Recipe by Kim in North York Canada
Canadians will understand the source. A well used Chatelaine's Cookbook dated late 60's. Very easy and every time I have made them I get requests for the recipe. I tend to do more 3 to 4 potatoes per layer and my salt is Lawrys Seasoning Salt. I think that is the secret ingredient. I don't really measure anymore, I just do what looks good. I would say I use 2 tbsps flour per layer and 1.5 tbsps butter a good shake of the salt and a couple grinds of pepper. Hope you like.
Top Review by Kathy B.
I'm giving this five stars based on the zillion times I have made this over the years. Once the kids moved out though I rarely made it because my husband (shudder) doesn't like scalloped potatoes. I'm making them today and could not find my old worn Chatelaine cookbook (that also has the best Yorkshire pudding recipe). I went searching in hope of finding this recipe! Thank you so much. I know they will turn out amazing once again!
- 9 medium potatoes
- 1 -1 1⁄2 onion, thinly sliced
- 1 -1 1⁄2 teaspoon salt, seasoning salt
- 1⁄8 teaspoon pepper, couple grinds per layer
- 2 tablespoons flour, depending on number of potatoes up to 3 tbsps
- 3 tablespoons butter or 3 tablespoons margarine
- 1 1⁄2-2 cups milk, hot (I prefer 1.5 cups at max.)

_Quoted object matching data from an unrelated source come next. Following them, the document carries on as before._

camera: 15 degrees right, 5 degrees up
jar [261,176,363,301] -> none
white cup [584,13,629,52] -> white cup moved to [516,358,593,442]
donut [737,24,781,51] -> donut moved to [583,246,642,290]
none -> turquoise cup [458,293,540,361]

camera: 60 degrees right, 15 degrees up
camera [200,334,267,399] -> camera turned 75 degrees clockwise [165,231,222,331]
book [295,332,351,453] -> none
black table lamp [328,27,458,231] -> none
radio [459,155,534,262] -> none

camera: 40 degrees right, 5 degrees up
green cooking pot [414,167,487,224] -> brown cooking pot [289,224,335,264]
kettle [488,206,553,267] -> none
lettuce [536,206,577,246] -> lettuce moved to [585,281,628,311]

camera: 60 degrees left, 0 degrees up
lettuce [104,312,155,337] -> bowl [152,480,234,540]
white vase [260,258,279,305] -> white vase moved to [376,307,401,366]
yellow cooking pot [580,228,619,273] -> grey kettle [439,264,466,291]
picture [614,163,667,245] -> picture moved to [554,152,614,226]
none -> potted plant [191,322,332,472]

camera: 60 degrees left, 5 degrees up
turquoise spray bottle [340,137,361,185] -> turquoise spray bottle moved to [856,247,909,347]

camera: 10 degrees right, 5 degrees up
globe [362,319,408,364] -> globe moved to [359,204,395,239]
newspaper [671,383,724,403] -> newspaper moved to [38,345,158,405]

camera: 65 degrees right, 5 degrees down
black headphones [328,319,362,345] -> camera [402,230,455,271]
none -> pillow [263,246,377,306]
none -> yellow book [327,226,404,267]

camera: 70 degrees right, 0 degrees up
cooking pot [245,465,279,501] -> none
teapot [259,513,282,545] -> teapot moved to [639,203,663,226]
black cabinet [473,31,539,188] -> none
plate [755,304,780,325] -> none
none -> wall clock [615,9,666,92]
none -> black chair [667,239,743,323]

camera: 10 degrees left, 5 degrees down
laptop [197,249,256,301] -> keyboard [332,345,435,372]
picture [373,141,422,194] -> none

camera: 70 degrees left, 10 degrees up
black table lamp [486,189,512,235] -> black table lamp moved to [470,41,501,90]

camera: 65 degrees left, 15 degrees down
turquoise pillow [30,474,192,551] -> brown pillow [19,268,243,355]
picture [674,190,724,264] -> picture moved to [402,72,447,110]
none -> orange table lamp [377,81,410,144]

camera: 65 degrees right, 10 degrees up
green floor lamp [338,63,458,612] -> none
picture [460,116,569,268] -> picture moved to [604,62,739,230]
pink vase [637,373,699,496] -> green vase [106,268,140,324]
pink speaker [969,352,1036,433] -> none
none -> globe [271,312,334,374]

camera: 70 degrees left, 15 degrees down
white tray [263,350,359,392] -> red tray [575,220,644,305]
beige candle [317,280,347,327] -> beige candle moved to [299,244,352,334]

- 1⁄2-1 cup grated cheese, sharp cheddar
Directions See How It's Made
- Wash, peel and thnly slice potatoes. Butter 1 1/2 quart casserole or baking dish. Place layer of onion slice and layer of sliced potatoes in dish, using about 1/3 of each. Sprinkle with salt, pepper and flour. Dot with butter or margarine. Repeat layers, finishing with potatoes. Pour on hot milk (cold will curdle with onion). Sprinkle top with grated cheese. Bake, uncovered, at 375 F 1 hour or until potatoes are tender and top is lightly browned. Serves 6 or more.